Wilson was born in Sale, Greater Manchester and was educated at Harrow School and Oriel College, Oxford. During the war he served in the Royal Ordnance Corps in Great Britain, Egypt and Iraq. While at Oxford he wrote revues for the Oxford University Experimental Theatre Club and then attended the Old Vic Theatre School on a production course.

Most of his work for the stage was material for revues, such as Hermione Gingold's Slings and Arrows, Laurier Lister's Oranges and Lemons, and See You Later, starring such performers as Peter Cook. The Boy Friend for the Players' Theatre was written in 1953 and went on to be produced in the West End at Wyndhams Theatre in January 1954 and on Broadway in 1954, introducing Julie Andrews in her Broadway debut.

He donated his papers to the Harry Ransom Humanities Research Center at the University of Texas at Austin.
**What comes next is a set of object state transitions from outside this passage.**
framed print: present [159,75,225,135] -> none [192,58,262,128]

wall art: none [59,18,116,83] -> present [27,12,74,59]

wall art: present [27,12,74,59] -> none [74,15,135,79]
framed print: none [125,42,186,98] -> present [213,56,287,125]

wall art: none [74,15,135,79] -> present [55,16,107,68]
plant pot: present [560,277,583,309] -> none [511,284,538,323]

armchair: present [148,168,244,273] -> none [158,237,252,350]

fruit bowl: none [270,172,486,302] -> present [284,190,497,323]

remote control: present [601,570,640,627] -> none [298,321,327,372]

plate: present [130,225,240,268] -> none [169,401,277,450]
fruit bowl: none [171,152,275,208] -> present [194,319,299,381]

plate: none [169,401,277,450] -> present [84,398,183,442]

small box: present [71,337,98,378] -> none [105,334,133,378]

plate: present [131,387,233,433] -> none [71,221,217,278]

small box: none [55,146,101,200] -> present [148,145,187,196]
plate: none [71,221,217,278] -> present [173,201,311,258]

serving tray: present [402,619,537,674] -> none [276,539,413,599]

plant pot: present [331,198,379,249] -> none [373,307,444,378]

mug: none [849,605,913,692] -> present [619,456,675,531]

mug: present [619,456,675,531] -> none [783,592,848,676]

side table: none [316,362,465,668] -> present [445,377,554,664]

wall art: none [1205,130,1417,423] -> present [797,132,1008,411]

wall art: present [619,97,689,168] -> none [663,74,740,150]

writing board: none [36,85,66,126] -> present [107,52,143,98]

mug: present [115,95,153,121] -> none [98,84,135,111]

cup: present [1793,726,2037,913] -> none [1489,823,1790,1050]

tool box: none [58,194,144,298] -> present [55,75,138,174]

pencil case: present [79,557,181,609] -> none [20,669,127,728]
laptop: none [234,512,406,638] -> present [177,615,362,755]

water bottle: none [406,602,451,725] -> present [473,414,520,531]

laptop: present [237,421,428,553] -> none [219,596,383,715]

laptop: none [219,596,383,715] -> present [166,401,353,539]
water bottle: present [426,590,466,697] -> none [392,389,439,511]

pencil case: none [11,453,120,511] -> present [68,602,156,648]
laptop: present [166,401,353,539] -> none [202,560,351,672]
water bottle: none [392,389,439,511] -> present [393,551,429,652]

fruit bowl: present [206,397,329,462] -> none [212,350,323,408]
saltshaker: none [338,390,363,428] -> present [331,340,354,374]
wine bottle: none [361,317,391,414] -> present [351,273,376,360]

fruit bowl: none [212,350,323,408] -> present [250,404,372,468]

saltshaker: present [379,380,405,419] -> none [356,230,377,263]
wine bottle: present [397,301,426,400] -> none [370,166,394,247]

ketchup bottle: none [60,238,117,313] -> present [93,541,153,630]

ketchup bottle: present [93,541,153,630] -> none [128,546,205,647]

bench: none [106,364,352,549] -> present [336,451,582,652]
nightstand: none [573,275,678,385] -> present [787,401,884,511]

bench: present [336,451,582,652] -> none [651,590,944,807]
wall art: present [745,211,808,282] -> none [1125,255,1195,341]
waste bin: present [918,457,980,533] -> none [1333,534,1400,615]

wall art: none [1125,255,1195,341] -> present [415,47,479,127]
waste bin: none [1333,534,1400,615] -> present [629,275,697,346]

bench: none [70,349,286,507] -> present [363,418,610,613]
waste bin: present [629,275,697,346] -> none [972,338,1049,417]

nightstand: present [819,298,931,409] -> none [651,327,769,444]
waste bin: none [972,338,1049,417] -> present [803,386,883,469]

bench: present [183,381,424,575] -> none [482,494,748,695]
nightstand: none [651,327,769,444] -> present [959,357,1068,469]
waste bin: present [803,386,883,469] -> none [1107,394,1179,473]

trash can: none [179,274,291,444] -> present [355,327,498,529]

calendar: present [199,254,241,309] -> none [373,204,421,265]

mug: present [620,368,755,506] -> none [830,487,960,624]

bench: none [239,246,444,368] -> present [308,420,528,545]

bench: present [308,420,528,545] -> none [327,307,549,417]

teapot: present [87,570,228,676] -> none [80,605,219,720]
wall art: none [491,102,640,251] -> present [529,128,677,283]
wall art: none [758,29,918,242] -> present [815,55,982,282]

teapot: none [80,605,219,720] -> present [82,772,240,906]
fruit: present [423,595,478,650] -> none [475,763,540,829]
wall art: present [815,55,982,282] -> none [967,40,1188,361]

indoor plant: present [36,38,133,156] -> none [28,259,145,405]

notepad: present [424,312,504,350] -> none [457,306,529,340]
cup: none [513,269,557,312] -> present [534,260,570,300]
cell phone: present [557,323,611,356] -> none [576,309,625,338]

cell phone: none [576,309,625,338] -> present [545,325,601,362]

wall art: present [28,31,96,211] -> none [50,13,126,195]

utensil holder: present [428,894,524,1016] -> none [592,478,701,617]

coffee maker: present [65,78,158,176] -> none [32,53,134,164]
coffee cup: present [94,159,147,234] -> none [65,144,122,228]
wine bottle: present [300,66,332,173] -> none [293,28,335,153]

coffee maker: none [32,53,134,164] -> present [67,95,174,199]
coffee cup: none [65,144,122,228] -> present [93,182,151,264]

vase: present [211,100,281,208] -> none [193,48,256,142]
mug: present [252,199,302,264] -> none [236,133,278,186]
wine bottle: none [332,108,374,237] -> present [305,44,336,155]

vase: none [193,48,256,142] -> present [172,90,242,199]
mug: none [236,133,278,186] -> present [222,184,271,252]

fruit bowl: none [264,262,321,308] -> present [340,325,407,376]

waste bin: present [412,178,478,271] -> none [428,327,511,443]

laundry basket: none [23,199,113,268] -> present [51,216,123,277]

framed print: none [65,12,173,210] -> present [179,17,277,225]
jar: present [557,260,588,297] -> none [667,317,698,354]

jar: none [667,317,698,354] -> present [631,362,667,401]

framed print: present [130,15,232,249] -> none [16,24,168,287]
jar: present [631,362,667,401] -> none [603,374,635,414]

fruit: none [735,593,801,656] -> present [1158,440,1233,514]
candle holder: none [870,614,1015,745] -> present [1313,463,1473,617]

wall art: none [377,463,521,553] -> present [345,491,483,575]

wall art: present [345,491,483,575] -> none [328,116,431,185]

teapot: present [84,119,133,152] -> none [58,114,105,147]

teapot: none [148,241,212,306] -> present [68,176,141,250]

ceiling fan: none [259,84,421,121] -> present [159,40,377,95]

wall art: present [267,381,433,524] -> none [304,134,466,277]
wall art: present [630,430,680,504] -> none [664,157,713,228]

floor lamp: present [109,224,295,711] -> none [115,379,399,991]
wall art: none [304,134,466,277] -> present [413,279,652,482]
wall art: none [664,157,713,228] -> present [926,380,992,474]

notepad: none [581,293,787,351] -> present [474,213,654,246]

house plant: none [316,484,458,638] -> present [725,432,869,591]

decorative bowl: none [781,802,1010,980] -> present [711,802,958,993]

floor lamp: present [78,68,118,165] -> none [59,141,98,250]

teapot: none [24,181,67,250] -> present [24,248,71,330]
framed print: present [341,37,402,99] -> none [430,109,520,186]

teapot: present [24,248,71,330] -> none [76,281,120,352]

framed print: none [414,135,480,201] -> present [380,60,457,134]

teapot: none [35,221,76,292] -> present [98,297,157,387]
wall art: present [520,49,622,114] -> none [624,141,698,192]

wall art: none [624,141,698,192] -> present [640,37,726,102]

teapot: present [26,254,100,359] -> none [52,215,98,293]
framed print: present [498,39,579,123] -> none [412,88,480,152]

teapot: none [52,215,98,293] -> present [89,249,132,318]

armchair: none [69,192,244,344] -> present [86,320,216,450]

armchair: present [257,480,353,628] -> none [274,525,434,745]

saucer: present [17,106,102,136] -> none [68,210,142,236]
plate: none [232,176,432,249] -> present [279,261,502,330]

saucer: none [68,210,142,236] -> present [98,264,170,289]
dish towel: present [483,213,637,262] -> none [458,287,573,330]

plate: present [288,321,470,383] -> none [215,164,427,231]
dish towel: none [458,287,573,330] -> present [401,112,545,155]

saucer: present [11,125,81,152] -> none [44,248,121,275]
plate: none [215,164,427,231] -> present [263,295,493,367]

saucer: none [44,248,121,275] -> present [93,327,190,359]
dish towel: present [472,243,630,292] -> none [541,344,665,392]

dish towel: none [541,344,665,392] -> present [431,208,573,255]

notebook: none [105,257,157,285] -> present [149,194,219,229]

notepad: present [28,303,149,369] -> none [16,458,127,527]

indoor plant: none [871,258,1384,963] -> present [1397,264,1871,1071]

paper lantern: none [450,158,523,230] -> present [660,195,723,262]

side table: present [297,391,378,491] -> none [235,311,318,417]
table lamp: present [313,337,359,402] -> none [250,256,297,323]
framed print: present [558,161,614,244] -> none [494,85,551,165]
His autobiography, published in 1975, is titled I Could Be Happy.

His credits inclue: Caprice (1950), The Boy Friend (1953), The Buccaneer (1955), Valmouth (1958), Pieces of Eight (1959), Divorce Me, Darling! (1964), As Dorothy Parker Once Said (1969), His Monkey Wife (1971), The Clapham Wonder (1978, based on the novel The Vet's Daughter by Barbara Comyns Carr) and Aladdin (1979).